Best for: Casual shoppers who want one portal that works at most retailers without thinking about rate comparison.
TopCashback
A UK-founded portal with a strong US presence. Owned and operated by Cashback Holdings Limited.
Strengths:
- Higher base rates than Rakuten at most overlapping retailers — typically 1–3 percentage points higher.
- No minimum payout threshold. You can withdraw earned cashback at any time once a transaction is confirmed.
- Faster payouts. Direct deposit, PayPal, or gift card boost.

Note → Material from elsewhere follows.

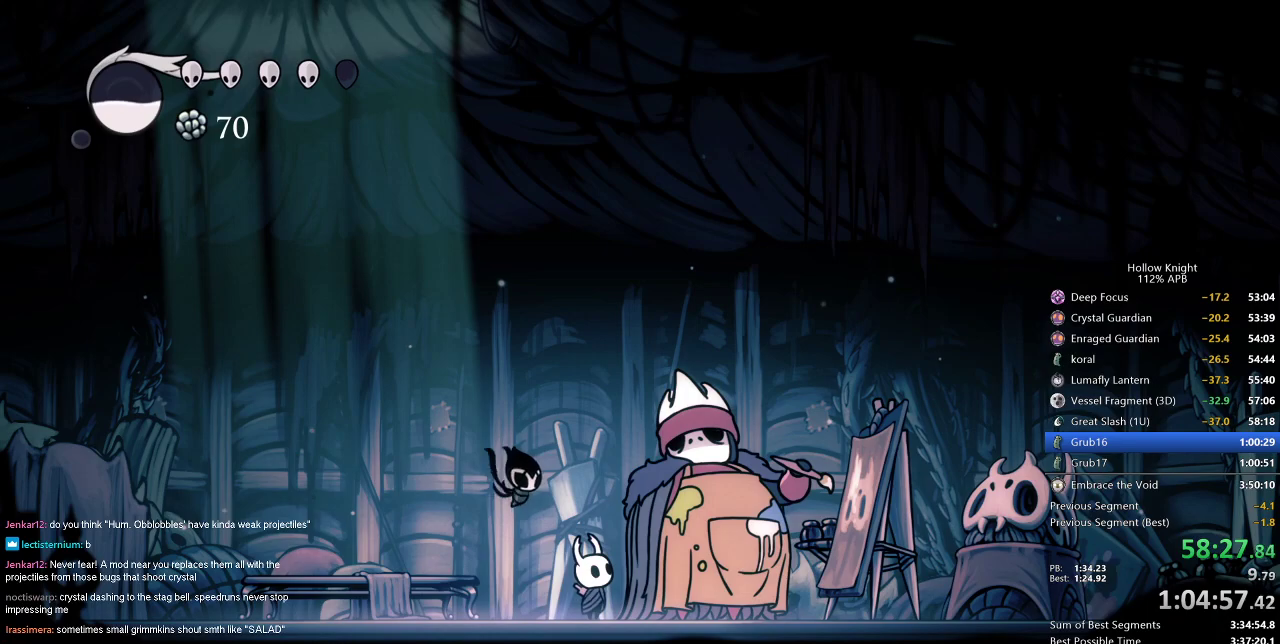
{"keys": [], "events": []}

- Premium rates at specific retailers including Booking.com, Hotels.com, and some major fashion retailers.
- Less promotional theater — the displayed rate is the actual rate.
Weaknesses:
- Smaller retailer network than Rakuten. Some popular brands aren’t supported.
- Browser extension is less polished than Rakuten’s.
- Less brand recognition in the US, so promotional partnerships are smaller.
Best for: Informed shoppers who compare rates and want to maximize per-purchase cashback at the retailers TopCashback supports.
Capital One Shopping
Capital One’s browser extension and cashback portal. Open to anyone — not just Capital One card holders.
Strengths:
- Best-in-class price comparison. When you view a product on Amazon, the extension surfaces the same SKU on Walmart, Target, eBay with live pricing.
- Automatic coupon code application at checkout, similar to Honey.
- Rewards stack with all credit cards, not just Capital One.
- Rewards redeemable for gift cards at major retailers, often with a small bonus.
- No major affiliate-redirection scandal (unlike PayPal Honey).
Weaknesses:
- Smaller retailer network than Rakuten or TopCashback for traditional cashback.
- Lower base rates at many retailers.
- Gift card redemption only for rewards — not direct cash.
Best for: Shoppers who want cross-retailer price comparison and automatic coupon codes alongside cashback. The strongest “set it and forget it” extension in 2026.
The honorable mention: Capital One Shopping’s Walmart play
For Walmart specifically, Capital One Shopping consistently surfaces price drops and cashback at higher rates than Rakuten’s Walmart partnership. If you shop Walmart online regularly, Capital One Shopping for Walmart is worth standalone use.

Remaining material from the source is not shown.